Ala26.04.2020, 22:33
Dziwny ten koronawirus.... Dwie osoby mieszkające z tym Panem na codzień korzystające z tych samych rzeczy, urządzeń itd... Nie były zarażone i to z grupy ryzyka(że względu na wiek)??????????
kalkulator26.04.2020, 22:21
Pi.... kotka za pomocą młotka - i ot tak sobie wyzdrowiał i do tego bez szczepionki ??? Przechodził zwykłą grypę żołądkową i tyle w temacie, a jakie mamy testy na wirusa, to szkoda gadać - jedne są z wynikiem dodatnim, drugie z wynikiem ujemnym - szkoda gadać.
goral26.04.2020, 22:18
Ja z tego co slyszalem i pamietam z tej klamliwej telewizji i internecie to nic nie gadali o bolu brzucha.Cos mi tu smierdzi ta rozmowa z tym chorym. Szczerze to ja juz w nic nie wierze a szczegolnie teraz przed wyborami!!

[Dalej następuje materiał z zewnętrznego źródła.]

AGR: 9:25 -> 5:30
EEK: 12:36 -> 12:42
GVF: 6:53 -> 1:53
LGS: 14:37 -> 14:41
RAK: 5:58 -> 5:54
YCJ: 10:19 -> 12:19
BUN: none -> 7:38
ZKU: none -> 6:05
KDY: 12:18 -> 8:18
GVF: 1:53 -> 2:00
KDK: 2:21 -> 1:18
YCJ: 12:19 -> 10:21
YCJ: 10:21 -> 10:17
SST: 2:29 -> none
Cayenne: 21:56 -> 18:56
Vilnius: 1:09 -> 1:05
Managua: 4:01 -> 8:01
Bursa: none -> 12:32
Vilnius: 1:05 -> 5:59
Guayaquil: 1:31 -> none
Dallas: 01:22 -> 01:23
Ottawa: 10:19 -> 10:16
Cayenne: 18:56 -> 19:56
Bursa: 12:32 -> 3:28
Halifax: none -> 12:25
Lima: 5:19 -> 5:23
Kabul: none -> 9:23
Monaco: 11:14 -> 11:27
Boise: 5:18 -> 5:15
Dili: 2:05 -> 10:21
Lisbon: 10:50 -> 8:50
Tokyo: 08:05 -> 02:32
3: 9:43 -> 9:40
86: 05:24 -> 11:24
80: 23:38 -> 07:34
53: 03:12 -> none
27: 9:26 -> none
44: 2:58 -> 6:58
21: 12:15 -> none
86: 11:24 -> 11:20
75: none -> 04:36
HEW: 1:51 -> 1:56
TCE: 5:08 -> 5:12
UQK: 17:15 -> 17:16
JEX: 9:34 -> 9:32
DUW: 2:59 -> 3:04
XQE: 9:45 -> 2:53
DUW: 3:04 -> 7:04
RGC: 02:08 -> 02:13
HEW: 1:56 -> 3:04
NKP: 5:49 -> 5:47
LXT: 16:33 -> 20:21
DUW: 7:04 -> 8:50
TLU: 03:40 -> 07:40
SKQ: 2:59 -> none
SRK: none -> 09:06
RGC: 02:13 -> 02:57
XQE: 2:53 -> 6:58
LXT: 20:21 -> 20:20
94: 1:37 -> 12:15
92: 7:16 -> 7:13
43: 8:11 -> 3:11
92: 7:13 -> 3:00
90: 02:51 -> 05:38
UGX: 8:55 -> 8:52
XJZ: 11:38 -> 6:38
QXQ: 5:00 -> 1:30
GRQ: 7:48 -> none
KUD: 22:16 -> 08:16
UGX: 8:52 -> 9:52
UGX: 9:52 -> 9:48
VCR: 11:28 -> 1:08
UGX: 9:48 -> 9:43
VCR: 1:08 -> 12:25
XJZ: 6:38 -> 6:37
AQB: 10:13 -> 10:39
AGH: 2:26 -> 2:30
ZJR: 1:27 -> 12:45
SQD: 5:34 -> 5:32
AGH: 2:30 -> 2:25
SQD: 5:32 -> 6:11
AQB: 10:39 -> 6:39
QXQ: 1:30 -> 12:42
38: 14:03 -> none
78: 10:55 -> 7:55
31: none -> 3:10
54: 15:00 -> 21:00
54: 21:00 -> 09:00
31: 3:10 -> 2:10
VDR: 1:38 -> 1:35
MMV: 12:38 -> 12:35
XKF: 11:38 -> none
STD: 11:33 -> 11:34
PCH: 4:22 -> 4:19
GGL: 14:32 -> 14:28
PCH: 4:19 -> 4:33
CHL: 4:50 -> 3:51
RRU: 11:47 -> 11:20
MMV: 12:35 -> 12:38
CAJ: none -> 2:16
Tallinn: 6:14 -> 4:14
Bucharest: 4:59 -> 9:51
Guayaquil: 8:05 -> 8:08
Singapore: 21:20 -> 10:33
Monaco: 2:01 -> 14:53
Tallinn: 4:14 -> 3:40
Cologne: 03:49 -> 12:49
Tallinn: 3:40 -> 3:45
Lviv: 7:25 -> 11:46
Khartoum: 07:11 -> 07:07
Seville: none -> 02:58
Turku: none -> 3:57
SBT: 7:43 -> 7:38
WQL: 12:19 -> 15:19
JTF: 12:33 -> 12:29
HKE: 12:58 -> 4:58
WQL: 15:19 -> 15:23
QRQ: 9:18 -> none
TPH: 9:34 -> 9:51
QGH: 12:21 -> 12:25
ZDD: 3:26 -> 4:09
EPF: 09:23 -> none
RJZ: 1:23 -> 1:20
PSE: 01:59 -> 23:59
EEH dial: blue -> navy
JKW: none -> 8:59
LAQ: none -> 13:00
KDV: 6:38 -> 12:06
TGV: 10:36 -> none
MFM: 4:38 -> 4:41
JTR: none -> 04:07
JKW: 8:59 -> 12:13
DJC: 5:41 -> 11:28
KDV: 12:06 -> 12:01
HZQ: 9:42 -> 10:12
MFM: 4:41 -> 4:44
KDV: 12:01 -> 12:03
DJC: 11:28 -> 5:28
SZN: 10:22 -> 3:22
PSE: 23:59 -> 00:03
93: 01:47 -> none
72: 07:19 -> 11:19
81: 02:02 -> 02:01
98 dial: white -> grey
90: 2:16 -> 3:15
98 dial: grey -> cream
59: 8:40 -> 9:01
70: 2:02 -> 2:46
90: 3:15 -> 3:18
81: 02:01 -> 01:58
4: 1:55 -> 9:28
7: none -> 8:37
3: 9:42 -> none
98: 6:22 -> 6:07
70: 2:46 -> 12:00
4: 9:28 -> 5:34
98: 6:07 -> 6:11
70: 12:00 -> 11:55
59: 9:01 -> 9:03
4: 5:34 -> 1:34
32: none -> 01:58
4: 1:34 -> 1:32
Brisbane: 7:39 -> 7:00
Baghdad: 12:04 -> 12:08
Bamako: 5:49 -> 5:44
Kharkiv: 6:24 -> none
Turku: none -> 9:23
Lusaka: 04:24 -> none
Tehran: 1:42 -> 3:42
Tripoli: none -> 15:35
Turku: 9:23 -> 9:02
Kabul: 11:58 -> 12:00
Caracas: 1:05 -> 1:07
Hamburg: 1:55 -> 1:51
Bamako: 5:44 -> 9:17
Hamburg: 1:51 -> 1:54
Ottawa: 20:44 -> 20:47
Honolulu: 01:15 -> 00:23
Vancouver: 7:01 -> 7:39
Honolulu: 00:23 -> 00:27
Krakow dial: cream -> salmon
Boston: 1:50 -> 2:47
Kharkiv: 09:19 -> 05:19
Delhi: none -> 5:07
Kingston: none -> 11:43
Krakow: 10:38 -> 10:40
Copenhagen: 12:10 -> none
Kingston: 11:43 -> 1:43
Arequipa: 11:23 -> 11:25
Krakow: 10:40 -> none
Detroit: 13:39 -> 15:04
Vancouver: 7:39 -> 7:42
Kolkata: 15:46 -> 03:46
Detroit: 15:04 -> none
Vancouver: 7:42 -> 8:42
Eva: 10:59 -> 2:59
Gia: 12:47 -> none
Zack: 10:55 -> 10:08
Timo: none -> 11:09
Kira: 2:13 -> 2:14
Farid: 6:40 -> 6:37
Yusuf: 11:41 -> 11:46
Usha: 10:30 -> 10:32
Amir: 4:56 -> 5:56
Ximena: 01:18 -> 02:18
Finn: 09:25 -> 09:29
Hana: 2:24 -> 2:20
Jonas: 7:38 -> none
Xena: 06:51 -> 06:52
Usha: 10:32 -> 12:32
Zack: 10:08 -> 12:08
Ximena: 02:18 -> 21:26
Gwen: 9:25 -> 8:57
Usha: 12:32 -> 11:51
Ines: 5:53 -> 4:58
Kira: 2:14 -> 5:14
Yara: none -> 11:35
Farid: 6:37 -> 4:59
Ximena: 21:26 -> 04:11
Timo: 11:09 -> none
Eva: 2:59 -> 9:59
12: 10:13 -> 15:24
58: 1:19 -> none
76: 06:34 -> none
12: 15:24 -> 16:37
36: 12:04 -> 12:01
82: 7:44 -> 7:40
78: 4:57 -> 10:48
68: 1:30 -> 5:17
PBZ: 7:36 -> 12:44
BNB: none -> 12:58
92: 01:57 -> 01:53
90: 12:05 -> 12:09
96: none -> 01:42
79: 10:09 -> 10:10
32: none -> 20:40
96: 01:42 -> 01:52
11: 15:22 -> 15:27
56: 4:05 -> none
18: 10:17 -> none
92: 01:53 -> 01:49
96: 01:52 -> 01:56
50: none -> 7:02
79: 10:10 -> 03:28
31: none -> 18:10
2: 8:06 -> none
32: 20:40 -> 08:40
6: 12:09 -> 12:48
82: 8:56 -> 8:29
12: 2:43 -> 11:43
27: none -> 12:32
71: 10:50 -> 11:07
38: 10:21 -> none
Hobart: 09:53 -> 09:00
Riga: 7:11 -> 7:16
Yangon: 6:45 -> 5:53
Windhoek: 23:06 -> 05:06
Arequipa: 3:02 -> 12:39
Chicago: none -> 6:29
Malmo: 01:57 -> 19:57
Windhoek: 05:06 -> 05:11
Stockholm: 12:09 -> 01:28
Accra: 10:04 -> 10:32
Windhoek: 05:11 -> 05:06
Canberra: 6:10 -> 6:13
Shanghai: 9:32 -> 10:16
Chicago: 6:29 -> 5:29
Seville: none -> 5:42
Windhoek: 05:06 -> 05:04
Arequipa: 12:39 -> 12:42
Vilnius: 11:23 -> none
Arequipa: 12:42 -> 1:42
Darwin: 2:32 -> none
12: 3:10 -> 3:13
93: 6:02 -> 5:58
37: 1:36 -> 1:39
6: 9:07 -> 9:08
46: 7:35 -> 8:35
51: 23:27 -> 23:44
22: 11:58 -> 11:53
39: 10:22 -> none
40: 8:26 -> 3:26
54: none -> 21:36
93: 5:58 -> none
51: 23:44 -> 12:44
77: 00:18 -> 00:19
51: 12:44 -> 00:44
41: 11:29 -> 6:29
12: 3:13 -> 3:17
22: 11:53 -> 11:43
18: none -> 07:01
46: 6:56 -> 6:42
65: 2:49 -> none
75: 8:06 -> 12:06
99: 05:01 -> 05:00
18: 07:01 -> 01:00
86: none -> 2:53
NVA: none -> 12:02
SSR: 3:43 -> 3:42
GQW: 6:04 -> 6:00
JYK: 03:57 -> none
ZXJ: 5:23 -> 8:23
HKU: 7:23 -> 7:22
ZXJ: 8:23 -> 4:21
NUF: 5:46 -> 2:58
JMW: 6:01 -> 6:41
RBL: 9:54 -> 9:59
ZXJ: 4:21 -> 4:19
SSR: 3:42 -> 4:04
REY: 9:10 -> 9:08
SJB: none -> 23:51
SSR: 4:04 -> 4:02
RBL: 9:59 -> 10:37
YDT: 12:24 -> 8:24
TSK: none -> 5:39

i fajnie 100 lat życzę26.04.2020, 22:17
to aż dziwne i śmieszne Ze Pan starszy był zarażony nie wie gdzie i jak jeśli nie był nigdzie poza Niu torgiem to tym bardziej śmieszne a jak się gdzieś przypadkiem zaraził to nie on jeden widać nas z Podhala to na luzie idzie przejść w końcu mamy twarde charaktery nie to co dzicz napływowa
Wyrocznia26.04.2020, 21:45
Coś mi tu śmierdzi źle przeprowadzanymi testami na koronawirusa. Wygląda, że facet mógł mieć grypę żołądkową, a podciągnęli to pod koronawirusa.
no tak26.04.2020, 20:48
no w końcu cukrzyca zdjagnozowana hahaha
Seba26.04.2020, 20:20
Zdrófffka życzymy
Zuza26.04.2020, 20:03
Jakim cudem żona i matka się nie zaraziły?